Etre noir ou la malchance d'un peuple
Privés de toute humanité, les esclaves étaient légalement considérés comme des "meubles".
Les esclaves étaient des matricules (des numéros), n'ayant généralement pas de nom, on leur affublait le nom qui plaisait au maître. Ils vivaient dans des cases entassés à distance de la maison du maître. Ils étaient nourris de façon sommaire avant qu'on ne leur autorise à cultiver leur propre lopin de terre appelé "bituée" le samedi, jardins très souvent en hauteur sur des mornes.
Leur "ration" était fixée:
en 1685
-2 pots et demi de farine de manioc ou 3 cassaves (équivalent de 4, 657 litres),
-2 livres de viande salée ou 3 livres de poisson.
en 1721 :
la portion de farine de manioc jugée trop insuffisante est augmentée à 4 pots.

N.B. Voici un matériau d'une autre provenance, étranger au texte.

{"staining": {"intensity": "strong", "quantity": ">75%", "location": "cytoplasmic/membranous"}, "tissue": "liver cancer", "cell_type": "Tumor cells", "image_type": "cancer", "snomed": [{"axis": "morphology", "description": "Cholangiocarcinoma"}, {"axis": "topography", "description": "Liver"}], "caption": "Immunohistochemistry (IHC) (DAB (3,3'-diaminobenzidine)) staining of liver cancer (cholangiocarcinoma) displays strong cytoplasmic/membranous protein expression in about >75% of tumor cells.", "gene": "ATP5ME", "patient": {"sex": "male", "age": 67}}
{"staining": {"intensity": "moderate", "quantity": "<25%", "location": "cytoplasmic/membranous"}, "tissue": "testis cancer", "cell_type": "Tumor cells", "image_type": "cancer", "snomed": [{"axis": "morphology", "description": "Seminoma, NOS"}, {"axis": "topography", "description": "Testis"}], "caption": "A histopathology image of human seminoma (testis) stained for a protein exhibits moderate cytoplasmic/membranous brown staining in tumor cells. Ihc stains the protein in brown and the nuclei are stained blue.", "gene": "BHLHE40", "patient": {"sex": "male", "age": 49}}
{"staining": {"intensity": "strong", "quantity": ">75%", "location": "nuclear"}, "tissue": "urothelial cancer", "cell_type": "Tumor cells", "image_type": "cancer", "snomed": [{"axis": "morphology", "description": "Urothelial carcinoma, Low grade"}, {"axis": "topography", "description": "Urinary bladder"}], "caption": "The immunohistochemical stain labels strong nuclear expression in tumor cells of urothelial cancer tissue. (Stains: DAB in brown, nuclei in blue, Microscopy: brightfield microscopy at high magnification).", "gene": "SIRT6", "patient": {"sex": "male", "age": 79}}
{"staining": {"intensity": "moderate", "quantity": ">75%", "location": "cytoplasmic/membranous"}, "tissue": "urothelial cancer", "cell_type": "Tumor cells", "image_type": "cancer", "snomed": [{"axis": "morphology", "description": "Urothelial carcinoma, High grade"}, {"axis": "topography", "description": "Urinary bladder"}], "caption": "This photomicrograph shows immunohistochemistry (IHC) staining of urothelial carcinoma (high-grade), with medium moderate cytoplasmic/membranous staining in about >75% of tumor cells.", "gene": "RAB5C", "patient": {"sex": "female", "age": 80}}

Ils étaient traités différemment selon leur catégorie:
-les esclaves domestiques étaient nourris dans la case du maitre et était les mieux traités généralement, ce qui ne les dispensait pas de punitions.
-les esclaves à talents, ils jouissaient de la plus grande autonomie et disposaient parfois d'un petit pécule (ils étaient autorisés à vendre parfois le fruit de leur travail) et vivaient parfois hors de l'habitation.
-les esclaves de jardin les moins bien traîtés, ils travaillaient durement la terre sous le soleil et cela plus de 12 heures quotidiennement.
1685 marque l'année où l'esclavage est légalement organisé. A la demande de Madame de MAINTENON, COLBERT rédige le CODE NOIR.
Le CODE NOIR est un ensemble de textes qui mettent en mots la pratique de l'esclavage, il se compose de 60 articles. Il traite de la vie des esclaves et de comment ceux -ci doivent être traités et quels sont leurs droits en cas de non-respect des règles à leur encontre.
Il instituait divers châtiments, en cas de marronage :
♦Première tentative : l'esclave rattrapé on lui coupait les oreilles,
♦Deuxième tentative : retrouvé, on infligeait à l'esclave l'amputation d'une de ses jambes,
♦Troisième tentative : cette dernière et ultime tentative était suivie d'un condamnation à mort (je comprends mal comment après c'est deux échecs et les punitions un esclave osait à nouveau 'senfuir, mais c'est cela l'asservissement : la perte physique et morale de sa personne, une DEPERSONNIFICATION TOTALE, mais en même temps cela montre aussi que d'aucuns préféraient la mort au travail forcé et cela me semble être une ultime tentative de décider de son sort et ressemble à une forme de suicide).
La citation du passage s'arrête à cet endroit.